Today, at a moment when America seems torn along racial and regional lines, when debates around opportunity, infrastructure and the American Dream ripple across the country, the remarkable success of the Rosenwald-Washington partnership is a reminder that people from divergent experiences can come together to effect real and lasting change.
The Brinkleys bear witness to the multigenerational impact of this program. The brothers attended the one-teacher school in the late 1940s and early 1950s. They went on to college and graduate school, and both became educators. They have four sisters, each of whom also attended the Cairo School and college; the siblings’ 10 children all went to college. Without this schoolhouse, that legacy may not have happened.
Born to Jewish immigrants, Julius Rosenwald led Sears from 1908 until his death in 1932. He helped turn the company into the world’s largest retailer, and he became one of the earliest and greatest philanthropists in American history. Booker T. Washington, born into slavery, became an educator and was the founding principal of the Tuskegee Institute.
Rosenwald and Washington met in 1911. At that time, Black public schools in the South were usually in terrible facilities, with outdated materials and a fraction of the funding provided for educating white children. Many communities did not even have schools for Black students. The two men, forging one of the earliest collaborations between Jews and African–Americans, brought together Black communities and white school boards to create this transformative program.

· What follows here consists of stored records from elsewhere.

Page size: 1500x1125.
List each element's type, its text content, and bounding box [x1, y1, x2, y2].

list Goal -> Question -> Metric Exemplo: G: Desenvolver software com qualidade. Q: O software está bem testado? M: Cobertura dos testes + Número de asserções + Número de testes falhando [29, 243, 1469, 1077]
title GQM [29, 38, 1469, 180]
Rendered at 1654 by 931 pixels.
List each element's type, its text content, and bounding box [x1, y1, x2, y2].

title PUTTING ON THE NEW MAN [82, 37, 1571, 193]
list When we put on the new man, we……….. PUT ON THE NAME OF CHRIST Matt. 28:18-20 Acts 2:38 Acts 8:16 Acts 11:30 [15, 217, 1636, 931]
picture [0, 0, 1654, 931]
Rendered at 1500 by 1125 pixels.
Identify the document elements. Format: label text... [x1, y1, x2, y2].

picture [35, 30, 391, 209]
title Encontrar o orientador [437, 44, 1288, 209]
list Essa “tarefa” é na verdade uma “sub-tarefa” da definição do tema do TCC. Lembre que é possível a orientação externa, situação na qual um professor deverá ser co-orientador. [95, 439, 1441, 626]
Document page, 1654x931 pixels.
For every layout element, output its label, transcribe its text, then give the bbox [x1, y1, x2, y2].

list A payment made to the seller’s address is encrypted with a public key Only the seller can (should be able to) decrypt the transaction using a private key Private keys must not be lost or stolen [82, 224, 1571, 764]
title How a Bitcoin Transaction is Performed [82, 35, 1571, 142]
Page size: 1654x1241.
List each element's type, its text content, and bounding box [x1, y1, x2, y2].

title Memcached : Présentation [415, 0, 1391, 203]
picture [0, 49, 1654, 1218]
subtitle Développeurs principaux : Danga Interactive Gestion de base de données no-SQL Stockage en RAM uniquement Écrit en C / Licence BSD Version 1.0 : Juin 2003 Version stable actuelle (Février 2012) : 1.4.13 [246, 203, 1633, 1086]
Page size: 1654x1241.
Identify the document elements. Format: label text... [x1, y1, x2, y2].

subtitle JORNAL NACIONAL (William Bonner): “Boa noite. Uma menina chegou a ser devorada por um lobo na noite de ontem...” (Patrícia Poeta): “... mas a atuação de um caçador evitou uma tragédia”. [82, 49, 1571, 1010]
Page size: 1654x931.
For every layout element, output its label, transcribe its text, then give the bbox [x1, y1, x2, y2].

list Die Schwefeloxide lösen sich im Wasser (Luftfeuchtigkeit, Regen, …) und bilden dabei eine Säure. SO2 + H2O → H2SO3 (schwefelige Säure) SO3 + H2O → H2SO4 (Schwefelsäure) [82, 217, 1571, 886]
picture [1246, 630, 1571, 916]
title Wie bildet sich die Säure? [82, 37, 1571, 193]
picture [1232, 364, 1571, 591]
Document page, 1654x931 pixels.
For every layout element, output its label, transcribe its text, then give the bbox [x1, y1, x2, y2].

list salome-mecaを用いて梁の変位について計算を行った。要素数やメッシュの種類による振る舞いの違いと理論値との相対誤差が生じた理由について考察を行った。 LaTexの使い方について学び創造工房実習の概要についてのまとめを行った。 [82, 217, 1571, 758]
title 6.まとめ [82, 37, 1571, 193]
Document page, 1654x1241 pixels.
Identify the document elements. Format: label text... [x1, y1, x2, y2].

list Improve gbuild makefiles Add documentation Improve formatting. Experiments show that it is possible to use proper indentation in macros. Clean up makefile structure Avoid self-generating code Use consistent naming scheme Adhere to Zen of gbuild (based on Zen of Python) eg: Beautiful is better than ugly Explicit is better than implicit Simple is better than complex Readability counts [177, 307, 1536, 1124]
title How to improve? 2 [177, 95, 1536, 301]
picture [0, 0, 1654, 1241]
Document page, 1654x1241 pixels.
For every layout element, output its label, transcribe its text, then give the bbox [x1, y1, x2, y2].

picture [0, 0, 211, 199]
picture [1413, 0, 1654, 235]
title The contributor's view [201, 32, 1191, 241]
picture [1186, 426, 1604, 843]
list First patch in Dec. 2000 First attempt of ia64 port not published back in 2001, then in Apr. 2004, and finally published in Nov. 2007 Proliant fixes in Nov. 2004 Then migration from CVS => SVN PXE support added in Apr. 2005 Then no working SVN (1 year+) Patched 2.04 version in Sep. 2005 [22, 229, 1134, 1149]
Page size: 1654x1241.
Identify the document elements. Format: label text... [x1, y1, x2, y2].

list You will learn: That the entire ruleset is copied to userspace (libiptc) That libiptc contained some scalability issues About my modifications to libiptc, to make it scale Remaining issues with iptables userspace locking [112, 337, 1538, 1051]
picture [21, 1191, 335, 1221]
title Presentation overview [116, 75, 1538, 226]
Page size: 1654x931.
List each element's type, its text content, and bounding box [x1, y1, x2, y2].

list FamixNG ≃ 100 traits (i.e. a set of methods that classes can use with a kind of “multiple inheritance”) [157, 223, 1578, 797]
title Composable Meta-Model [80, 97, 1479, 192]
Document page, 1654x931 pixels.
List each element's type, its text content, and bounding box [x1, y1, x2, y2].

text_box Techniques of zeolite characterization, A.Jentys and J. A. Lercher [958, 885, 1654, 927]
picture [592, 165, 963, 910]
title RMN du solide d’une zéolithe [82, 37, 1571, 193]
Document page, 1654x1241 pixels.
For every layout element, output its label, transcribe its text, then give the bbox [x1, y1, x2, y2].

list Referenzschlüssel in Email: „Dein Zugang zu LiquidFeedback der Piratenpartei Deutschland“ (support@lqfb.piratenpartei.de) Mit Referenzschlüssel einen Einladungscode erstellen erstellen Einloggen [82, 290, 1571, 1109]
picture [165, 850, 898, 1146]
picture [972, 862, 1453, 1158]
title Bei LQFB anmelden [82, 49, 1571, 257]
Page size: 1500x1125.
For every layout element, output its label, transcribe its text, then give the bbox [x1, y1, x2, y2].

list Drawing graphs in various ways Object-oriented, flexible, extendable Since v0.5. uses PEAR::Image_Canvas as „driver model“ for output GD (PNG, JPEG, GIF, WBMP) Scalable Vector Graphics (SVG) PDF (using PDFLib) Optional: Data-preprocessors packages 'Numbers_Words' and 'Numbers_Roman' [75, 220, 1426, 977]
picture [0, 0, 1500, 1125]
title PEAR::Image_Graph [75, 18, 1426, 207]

I first learned about this partnership from a preservationist in early 2015 and was shocked that I had never heard of it. I am a fifth-generation Jewish Georgian and civic activist. The pillars of this story are the pillars of my life. I set out to document it with black-and-white photographs that paid homage to the program’s history.
Of the original 4,978 Rosenwald schools, about 500 survive. Over three and a half years, I drove 25,000 miles across all 15 program states and photographed 105 schools. The photographs include interiors and exteriors, schools restored and yet-to-be restored, and portraits of people with compelling connections to these structures.
The Rosenwald schools program was a watershed moment in the history of philanthropy, and not only because of its mission, scope and impact. It was also an early example of challenge grants, public-private partnership and a benefactor mandating that all funds be expended within a set period after his death.
Perhaps the most enduring legacy of these schools was their graduates, many of whom went on to become foot soldiers in the civil rights movement. Medgar Evers, Maya Angelou and John Lewis attended Rosenwald schools. As the late Rep. Lewis wrote of his experience: “I was curious. I was hungry to learn. I was absolutely committed to giving my all in the classroom. My parents would describe education in almost mythical terms, that it offered the keys to the kingdom of America, the keys to a better life and to opportunity so long denied our race.”
Julius Rosenwald and Booker T. Washington reached across divides of race, religion and region and together created a pathway for a generation of children who might not otherwise have had one. In the process, they changed the country they loved.
The Journal story includes Feiler’s photograph below with the caption: “Elroy and Sophia Williams hold a portrait of Sophia Williams’s grandparents, former slaves who acquired and donated land for a Rosenwald school.”
At one of our presentations on Rathergate 20 years ago, John and I met Rosenwald’s granddaughter Nina in New York City. Nina Rosenwald is founder and president of the Gatestone Institute and “a lifelong defender of American principles of liberty, freedom of speech and peace through strength. Her work supports the rights of religious minorities, pro-democratic institutions and women around the world.” Nina too embodies the legacy of Julius Rosenwald.